LAGMAN: ENRILE MUST BE JESTING
IN DEFENDING INFIRM CON-ASS
 
         Senate President Juan Ponce Enrile must be jesting when he said that I anchored my arguments on the unconstitutionality of a “legislative constituent assembly” on the 1935 Constitution.
 
         Certainly, I was looking at the 1987 Constitution, and not at the 76-year old Charter.
 
         It is Enrile who is looking at the 1935 Constitution when he agreed to the proposal for a separate voting of the Members of the Senate and the House of Representatives despite the obvious absence of this provision in the 1987 Constitution.
 
         It should be Enrile who should reread the 1987 provisions and comprehend the grant of power to propose constitutional amendments to the Congress as a constituent assembly in the light of the leading and prevailing case of Gonzales vs.

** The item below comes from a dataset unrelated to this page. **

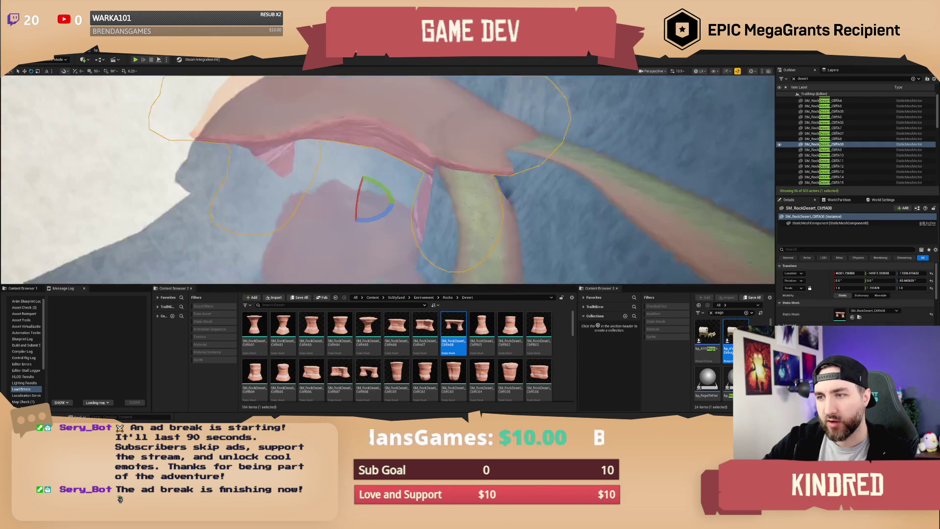
mouse_move(383, 211)
mouse_down()
mouse_move(329, 204)
mouse_move(382, 187)
mouse_up()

COMELEC wherein the Supreme Court categorically distinguished legislative authority from constituent power.
 
         The Supreme Court ruled in 1967 that “Indeed, the power to amend the constitution or to propose amendments thereto is not included in the general grant of legislative powers to Congress x x x hence, when exercising the same, it is said that Senators and Members of the House of Representative act, not as Members of Congress, but as component elements of a constituent assembly.”
 
         Section I(1), Article XVIII, of the 1987 Constitution clearly provides that “Any amendment to, or revision of, this Constitution may be proposed by: (1) The Congress, upon a vote of three-fourths of all its Members; x x x”
 
         This empowers Representatives and Senators to jointly convene in a constituent assembly to consider and propose charter change, not as legislators representing their respective Chambers but as “component elements of a constituent assembly” in the precise language of the Supreme Court.
 
         Moreover, the 1987 Constitution requires “a vote of three-fourths of all the Members.” The clear import of this provision consists of: (1) the convening of a joint assembly or session wherein the requisite vote of all members could be determined; and (2) no “separate voting” of the House of Representatives and the Senate is authorized because there is no Chamber or institutional representation in the constituent assembly.
 
         The infirm variation of the constituent assembly endorsed by Enrile does not only propose using the legislative format as basis of the proceedings but authorizes separate voting of each House, both of which do not find anchorage in the 1987 Constitution.
 
         If there is any relevance of the 1935 Constitution to the current debate, it is on the fact that (1) it confirmed that in a constitutional assembly, the Congress must convene in joint session; and (2) in contrast, it called specifically for a separate voting of the Members of the Senate and the House of Representatives, while the 1987 Constitution does not.